Stored data entries

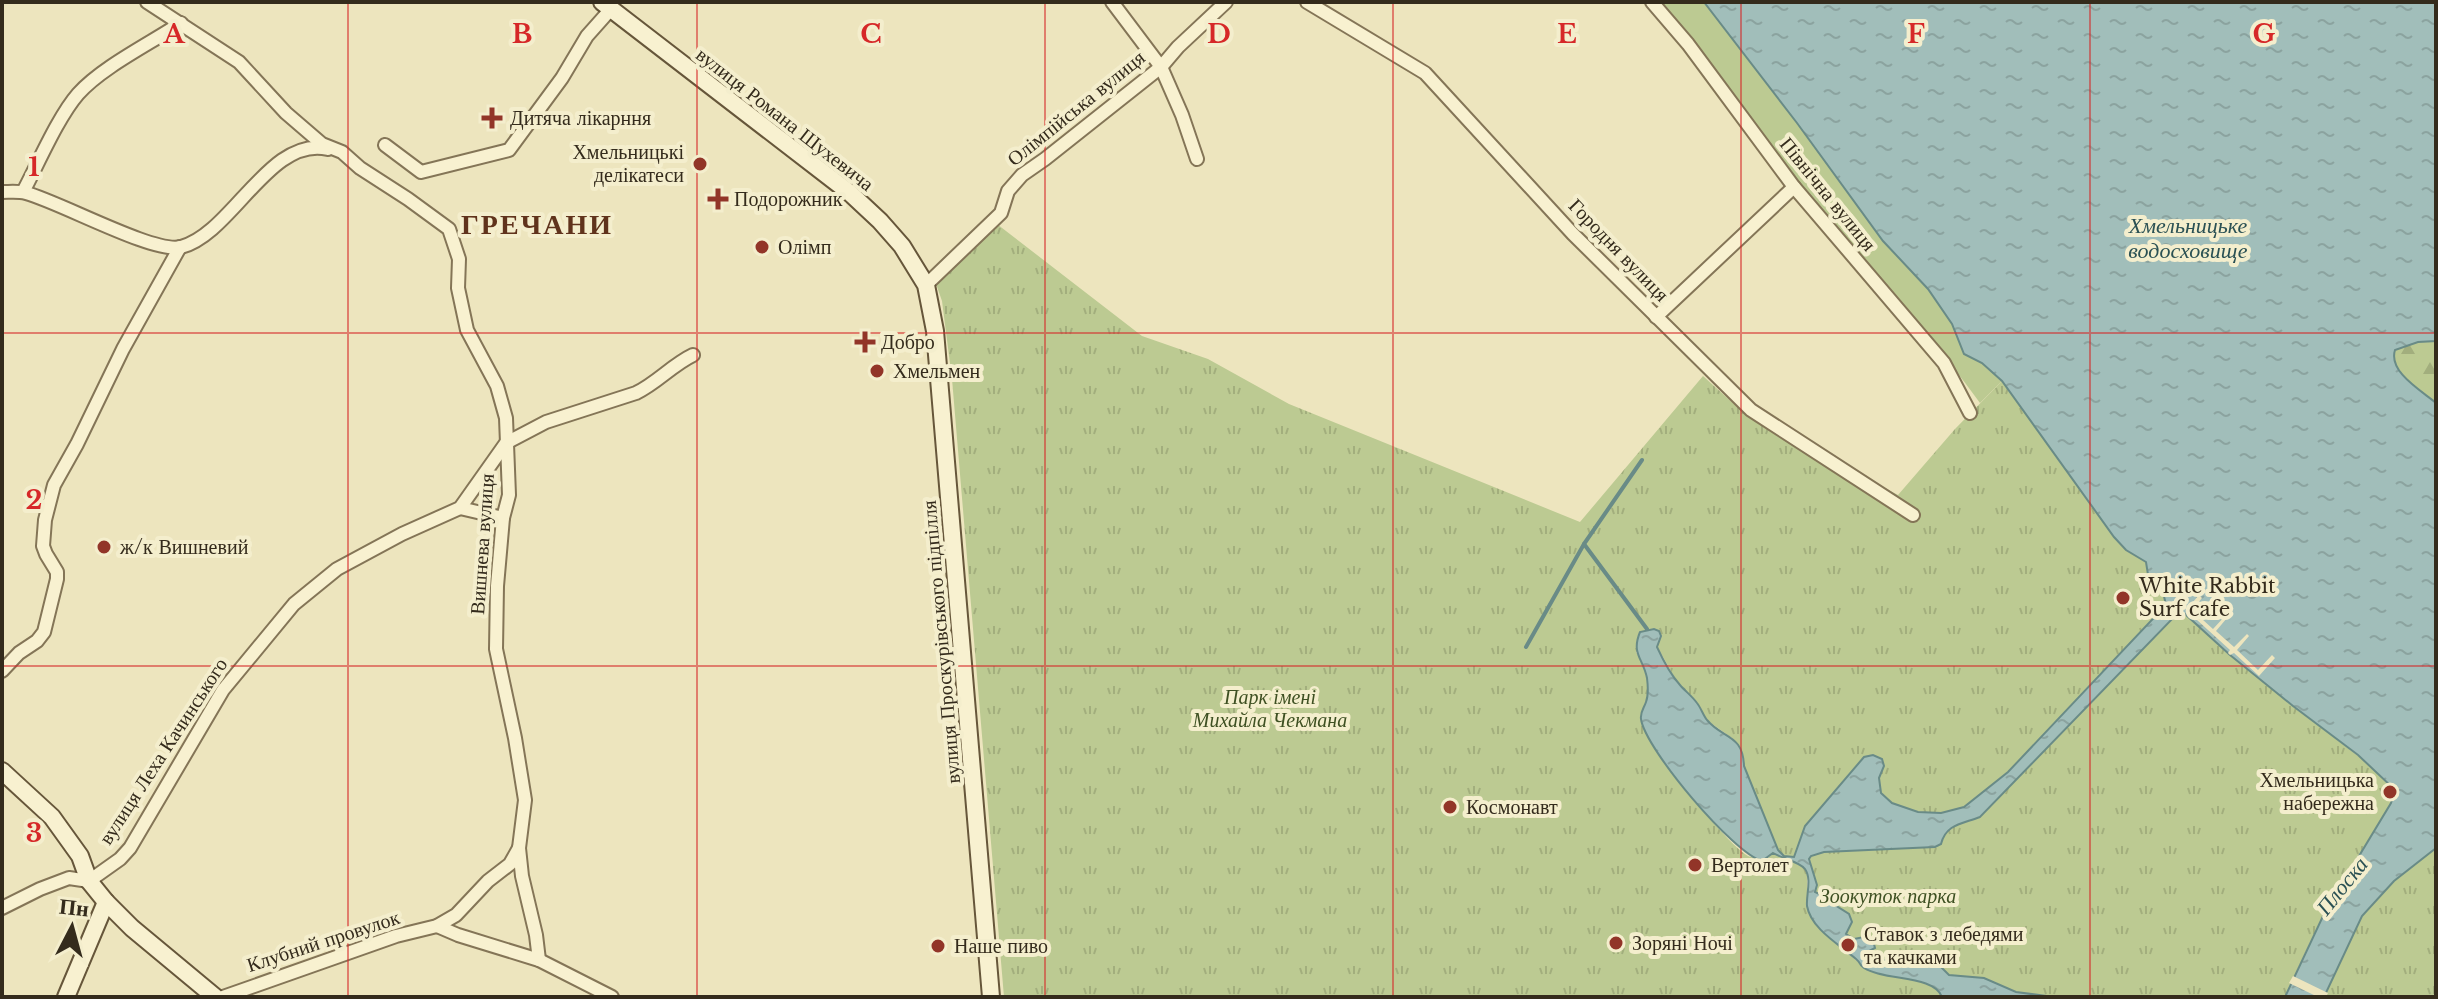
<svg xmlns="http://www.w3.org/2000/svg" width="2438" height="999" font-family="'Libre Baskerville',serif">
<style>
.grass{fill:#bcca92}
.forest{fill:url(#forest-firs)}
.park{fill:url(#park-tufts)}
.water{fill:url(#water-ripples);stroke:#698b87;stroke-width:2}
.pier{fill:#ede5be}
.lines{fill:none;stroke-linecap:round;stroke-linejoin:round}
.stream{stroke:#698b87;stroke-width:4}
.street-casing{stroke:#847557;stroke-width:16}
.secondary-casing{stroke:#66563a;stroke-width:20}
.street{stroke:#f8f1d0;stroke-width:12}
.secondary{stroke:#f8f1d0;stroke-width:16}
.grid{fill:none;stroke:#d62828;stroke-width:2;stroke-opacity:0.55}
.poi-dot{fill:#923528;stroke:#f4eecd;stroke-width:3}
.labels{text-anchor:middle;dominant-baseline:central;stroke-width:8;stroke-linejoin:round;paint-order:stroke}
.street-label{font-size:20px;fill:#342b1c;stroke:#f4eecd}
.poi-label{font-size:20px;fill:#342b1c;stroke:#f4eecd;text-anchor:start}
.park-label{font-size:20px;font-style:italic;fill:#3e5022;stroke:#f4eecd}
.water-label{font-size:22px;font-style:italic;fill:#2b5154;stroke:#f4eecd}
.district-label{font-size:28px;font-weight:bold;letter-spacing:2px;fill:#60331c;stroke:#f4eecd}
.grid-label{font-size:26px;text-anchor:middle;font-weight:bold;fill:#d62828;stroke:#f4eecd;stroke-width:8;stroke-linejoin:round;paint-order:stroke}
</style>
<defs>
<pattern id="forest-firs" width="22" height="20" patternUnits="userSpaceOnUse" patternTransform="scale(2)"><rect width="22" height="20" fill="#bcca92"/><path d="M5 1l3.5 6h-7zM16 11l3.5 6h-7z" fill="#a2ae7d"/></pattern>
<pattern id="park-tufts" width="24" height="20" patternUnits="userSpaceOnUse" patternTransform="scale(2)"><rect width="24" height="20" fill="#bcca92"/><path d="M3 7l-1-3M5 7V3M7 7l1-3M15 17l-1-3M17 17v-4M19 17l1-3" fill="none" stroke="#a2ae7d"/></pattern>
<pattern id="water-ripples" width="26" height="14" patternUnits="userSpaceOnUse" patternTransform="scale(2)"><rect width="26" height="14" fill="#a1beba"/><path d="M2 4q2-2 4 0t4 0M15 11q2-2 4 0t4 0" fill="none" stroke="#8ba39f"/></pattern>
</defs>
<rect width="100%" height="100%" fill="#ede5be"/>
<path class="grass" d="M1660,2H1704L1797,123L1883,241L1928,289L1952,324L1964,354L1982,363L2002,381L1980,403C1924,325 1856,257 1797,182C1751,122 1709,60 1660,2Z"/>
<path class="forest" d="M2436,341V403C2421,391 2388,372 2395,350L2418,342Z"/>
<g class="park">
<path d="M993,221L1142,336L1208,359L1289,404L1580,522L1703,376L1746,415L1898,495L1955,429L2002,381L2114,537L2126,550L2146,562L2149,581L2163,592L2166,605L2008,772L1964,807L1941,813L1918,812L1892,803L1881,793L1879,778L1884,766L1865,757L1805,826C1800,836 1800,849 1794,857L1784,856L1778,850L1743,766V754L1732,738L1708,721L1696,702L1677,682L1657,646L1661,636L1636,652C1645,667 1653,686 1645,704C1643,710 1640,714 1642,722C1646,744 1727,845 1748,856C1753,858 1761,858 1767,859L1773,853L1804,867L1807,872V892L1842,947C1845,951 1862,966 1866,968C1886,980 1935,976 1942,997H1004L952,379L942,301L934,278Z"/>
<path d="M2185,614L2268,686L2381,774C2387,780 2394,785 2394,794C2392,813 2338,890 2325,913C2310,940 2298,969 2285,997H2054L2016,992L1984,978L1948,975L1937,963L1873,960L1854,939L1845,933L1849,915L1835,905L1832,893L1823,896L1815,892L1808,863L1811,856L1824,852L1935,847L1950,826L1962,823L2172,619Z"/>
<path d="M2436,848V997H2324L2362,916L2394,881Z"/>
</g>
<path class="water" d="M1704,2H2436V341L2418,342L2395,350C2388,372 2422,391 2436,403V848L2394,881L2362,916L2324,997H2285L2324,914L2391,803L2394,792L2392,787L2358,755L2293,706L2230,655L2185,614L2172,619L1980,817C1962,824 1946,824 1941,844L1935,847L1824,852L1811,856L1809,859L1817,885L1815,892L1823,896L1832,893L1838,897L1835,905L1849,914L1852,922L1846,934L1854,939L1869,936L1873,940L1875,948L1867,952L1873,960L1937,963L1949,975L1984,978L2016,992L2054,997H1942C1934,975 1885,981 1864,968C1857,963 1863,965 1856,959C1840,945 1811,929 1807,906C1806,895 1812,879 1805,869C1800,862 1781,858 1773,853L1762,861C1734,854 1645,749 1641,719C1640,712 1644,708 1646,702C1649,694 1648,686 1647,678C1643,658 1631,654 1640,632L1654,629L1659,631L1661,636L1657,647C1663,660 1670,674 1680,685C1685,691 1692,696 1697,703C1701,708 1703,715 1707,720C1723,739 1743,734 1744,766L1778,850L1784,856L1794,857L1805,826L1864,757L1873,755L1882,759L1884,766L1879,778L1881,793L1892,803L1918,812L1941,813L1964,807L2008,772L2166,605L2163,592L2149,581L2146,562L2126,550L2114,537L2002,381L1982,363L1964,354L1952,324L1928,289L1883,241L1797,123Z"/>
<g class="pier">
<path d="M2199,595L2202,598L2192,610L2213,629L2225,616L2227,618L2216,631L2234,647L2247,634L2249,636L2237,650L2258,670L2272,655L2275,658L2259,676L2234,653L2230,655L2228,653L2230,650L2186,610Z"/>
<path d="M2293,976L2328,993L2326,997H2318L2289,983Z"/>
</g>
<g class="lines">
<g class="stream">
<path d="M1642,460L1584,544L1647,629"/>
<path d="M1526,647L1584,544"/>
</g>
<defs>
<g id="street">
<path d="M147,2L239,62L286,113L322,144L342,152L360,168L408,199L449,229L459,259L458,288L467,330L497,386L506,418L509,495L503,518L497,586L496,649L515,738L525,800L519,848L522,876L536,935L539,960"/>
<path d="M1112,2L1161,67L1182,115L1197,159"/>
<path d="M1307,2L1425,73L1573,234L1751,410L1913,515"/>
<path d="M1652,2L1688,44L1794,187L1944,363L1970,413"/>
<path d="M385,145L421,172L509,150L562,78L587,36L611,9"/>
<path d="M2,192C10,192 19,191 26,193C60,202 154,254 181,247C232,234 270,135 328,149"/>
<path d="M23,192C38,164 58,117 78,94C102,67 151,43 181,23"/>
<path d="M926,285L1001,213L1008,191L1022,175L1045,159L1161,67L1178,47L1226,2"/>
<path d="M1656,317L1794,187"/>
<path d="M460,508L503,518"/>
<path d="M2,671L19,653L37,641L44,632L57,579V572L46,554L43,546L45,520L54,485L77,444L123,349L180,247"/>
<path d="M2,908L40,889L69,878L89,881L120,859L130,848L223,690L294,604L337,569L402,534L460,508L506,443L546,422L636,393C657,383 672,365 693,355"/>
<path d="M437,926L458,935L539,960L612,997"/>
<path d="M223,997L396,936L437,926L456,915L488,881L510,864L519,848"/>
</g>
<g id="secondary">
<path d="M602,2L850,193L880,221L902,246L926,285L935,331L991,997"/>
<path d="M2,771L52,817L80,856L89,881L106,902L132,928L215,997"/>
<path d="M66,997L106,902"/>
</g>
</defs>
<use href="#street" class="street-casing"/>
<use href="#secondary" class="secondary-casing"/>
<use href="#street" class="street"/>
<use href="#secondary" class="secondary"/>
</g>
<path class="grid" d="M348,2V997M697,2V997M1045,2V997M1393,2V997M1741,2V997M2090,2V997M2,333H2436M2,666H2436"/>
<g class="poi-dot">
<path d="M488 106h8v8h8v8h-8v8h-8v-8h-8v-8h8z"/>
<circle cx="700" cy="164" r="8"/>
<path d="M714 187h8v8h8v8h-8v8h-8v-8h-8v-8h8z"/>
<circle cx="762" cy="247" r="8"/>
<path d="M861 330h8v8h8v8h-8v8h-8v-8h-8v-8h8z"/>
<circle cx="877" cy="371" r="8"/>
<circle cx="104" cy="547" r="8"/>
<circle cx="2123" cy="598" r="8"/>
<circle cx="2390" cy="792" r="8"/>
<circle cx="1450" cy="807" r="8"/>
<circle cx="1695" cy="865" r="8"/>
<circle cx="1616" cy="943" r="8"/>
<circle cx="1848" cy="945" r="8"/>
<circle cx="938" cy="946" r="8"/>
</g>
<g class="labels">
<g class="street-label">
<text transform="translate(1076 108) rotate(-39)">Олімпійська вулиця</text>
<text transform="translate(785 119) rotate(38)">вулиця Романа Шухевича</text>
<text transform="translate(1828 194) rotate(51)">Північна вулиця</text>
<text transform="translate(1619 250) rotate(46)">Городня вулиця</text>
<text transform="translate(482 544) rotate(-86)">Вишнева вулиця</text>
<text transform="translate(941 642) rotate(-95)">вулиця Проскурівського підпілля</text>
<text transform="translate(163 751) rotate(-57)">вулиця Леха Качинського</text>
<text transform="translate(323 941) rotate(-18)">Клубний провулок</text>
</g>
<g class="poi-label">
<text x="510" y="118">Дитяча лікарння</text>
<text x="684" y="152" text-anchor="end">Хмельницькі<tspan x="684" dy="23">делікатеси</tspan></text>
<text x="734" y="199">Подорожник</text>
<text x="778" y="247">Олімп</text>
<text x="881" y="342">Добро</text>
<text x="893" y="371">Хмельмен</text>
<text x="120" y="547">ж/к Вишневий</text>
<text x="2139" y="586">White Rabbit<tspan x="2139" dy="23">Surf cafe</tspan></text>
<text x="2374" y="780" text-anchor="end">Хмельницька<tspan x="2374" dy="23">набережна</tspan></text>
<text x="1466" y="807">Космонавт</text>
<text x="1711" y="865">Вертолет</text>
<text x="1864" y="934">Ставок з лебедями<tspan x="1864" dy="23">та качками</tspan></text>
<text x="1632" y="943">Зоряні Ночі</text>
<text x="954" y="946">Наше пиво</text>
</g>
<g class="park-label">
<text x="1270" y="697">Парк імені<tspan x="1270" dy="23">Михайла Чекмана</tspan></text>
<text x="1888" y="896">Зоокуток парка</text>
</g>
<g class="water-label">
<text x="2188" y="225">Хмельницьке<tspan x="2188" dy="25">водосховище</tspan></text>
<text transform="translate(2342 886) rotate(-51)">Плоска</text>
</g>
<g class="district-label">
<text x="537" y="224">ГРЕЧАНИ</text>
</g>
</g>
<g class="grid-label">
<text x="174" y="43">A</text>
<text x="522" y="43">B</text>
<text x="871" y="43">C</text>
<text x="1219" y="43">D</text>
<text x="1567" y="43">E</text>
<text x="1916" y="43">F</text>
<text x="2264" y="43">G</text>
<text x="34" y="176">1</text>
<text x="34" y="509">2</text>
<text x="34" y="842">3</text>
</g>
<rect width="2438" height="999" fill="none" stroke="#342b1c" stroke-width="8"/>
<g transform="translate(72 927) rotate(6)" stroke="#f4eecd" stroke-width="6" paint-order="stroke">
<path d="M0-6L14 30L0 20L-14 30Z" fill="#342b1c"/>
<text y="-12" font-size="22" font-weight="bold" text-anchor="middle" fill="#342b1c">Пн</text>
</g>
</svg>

### WHAT THE TASK ASKS
Copy out each line from the preceding entries that mentions the word "casing".

### WORKED SOLUTION
.street-casing{stroke:#847557;stroke-width:16}
.secondary-casing{stroke:#66563a;stroke-width:20}
<use href="#street" class="street-casing"/>
<use href="#secondary" class="secondary-casing"/>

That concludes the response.